Discounts at the national level include the Deutsche Bahn 25, 50 and 100 cards which are valid on all Deutsche Bahn routes, as well as regional routes when serviced by a Deutsche Bahn train. The 25 and 50 cards provide a basic discount of 25 percent or 50 percent respectively on all DB standard fare ticket purchases. The 100 card offers unlimited travel throughout the entire DB and most of the regional networks as well, but is pricey, coming in at roughly €4,000 yearly, depending on selected options. The prices for these vary based on choice of 1st or 2nd class seating, and discounts are available for certain people (students, elderly etc.). For detailed pricing information visit the DB website.
Navigating the transit systems
At each train station or stop, and also at many local stations and stops, vending machines are available to purchase tickets. These machines can also be used to plan a route across a wide number of stations and changes.
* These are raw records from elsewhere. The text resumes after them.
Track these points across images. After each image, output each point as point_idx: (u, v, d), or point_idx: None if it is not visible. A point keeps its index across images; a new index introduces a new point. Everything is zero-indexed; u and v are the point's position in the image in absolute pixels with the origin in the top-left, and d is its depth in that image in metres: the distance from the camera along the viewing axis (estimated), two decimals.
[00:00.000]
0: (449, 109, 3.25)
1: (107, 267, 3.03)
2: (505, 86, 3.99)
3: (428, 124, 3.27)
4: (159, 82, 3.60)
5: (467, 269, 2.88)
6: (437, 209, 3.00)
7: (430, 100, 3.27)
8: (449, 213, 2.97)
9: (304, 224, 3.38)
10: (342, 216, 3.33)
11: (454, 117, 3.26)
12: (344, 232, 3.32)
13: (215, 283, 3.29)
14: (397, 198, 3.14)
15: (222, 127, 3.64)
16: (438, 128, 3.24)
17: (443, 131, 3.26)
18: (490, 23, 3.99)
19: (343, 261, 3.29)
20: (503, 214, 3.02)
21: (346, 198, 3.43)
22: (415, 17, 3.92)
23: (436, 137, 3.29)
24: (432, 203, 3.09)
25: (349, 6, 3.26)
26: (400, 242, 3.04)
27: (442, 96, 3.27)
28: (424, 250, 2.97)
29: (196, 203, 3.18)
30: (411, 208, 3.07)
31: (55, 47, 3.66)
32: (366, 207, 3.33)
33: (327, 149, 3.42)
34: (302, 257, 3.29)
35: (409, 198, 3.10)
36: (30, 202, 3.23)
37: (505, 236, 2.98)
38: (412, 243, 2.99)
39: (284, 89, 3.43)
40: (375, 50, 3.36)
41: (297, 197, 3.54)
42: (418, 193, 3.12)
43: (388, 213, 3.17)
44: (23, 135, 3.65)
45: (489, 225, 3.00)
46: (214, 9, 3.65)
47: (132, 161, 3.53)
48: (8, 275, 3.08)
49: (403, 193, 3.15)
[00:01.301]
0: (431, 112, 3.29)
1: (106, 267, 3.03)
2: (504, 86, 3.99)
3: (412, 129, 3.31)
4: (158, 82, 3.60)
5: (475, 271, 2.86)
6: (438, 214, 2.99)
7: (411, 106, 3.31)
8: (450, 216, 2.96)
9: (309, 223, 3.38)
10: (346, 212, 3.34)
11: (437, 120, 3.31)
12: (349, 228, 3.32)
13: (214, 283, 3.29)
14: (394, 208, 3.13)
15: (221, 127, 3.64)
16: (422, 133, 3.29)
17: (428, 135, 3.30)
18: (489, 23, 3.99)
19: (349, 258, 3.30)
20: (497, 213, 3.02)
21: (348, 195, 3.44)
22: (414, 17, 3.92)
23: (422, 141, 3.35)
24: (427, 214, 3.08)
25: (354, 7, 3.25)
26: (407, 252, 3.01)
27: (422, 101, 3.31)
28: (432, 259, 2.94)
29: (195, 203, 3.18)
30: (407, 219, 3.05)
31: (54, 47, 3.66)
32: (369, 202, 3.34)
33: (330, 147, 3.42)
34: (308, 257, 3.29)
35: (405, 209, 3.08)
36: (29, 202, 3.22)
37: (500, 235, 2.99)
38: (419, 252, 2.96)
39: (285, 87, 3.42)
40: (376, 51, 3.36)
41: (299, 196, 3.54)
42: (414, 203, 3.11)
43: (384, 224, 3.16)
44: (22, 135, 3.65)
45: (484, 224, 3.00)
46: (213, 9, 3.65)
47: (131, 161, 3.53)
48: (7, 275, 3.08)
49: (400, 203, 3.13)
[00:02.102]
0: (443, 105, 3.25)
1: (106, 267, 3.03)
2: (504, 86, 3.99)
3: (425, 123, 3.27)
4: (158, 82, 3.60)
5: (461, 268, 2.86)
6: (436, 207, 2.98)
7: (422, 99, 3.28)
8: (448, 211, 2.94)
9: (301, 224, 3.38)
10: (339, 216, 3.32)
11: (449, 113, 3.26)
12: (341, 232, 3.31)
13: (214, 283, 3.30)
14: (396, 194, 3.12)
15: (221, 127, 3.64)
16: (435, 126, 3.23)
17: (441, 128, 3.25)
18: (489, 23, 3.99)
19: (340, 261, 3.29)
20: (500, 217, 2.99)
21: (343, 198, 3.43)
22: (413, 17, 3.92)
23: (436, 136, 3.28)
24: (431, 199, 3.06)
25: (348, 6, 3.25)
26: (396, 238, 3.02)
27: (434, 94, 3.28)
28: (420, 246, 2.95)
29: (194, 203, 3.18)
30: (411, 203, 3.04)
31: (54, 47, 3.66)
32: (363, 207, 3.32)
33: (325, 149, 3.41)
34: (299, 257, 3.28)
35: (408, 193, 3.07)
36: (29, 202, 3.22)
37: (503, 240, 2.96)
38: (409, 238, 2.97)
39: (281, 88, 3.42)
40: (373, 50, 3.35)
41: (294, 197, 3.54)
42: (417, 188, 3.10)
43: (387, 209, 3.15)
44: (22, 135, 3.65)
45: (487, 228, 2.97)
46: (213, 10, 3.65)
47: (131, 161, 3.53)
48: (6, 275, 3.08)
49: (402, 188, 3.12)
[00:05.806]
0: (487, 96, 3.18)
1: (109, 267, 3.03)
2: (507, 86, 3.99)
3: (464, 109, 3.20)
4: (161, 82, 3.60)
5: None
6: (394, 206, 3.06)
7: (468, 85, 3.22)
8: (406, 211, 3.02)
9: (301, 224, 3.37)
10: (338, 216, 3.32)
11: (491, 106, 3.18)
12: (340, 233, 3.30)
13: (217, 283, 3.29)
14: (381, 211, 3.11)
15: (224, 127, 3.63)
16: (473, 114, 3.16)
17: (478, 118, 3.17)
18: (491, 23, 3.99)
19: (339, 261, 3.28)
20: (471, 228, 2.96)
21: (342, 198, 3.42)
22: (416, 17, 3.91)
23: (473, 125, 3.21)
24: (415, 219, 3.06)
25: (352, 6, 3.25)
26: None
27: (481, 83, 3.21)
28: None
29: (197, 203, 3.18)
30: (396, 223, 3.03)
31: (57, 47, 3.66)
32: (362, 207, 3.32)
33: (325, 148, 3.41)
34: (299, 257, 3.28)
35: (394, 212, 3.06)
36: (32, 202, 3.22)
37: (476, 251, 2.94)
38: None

Usually, a travel itinerary can be printed out. This itinerary shows bus or train numbers, times, layover times, platforms the train will depart and arrive at, and other information for the entire route from point A to Z and all points in between.
Also, transit line maps are available online for both regional and DB websites, and a travel itinerary can be planned online at most of these websites as well.
Finally, at most city main train stations an information center is manned by customer service agents who can provide a variety of information on time tables, routes, itinerary planning, ticket offers, and any current delays or disturbances. Many of these agents speak English and some are also able to provide ticket sales as well.
Embracing the mobile phone era, DB and several of the regional transit companies, including the VVS, offer mobile device friendly versions of their websites. DB has even gone the extra step offering a free downloadable app that provides full itinerary scheduling capability, and includes an ‘e-ticket’ purchasing option. This app is available in English and can make navigating the DB and regional systems an easy task done on the fly.
The honor system
The entire DB network, and most of the regional networks operate on the honor system. Travelers purchase tickets and step onto the train without a gate, or an attendant checking the ticket upon entry. Many times travelers may travel some distance or time, or complete several trips without ever having their ticket verified. However, attendants do patrol the trains and check for tickets at various times and intervals and the fines for riding without a ticket can be very hefty indeed. It is important for travelers to make sure they have valid tickets for each and every trip, no matter how short. Occasionally ticket machines may be inoperable, or due to other circumstances a ticket purchase may be impossible ahead of time. Travelers in this situation who find themselves on a train without the appropriate ticket are advised to immediately find the nearest train attendant and let them know the situation. In most cases on the DB and regional transit systems, the attendant can provide a ticket sale on the spot, and there is often no fine.
However, travelers that just sit down and wait for the attendant to come and ask for tickets, or who try to play the chances and get caught, can be in for a nasty surprise as the fines can be the equivalent of a double-priced ticket, which in some cases equates to a hundred euros or more.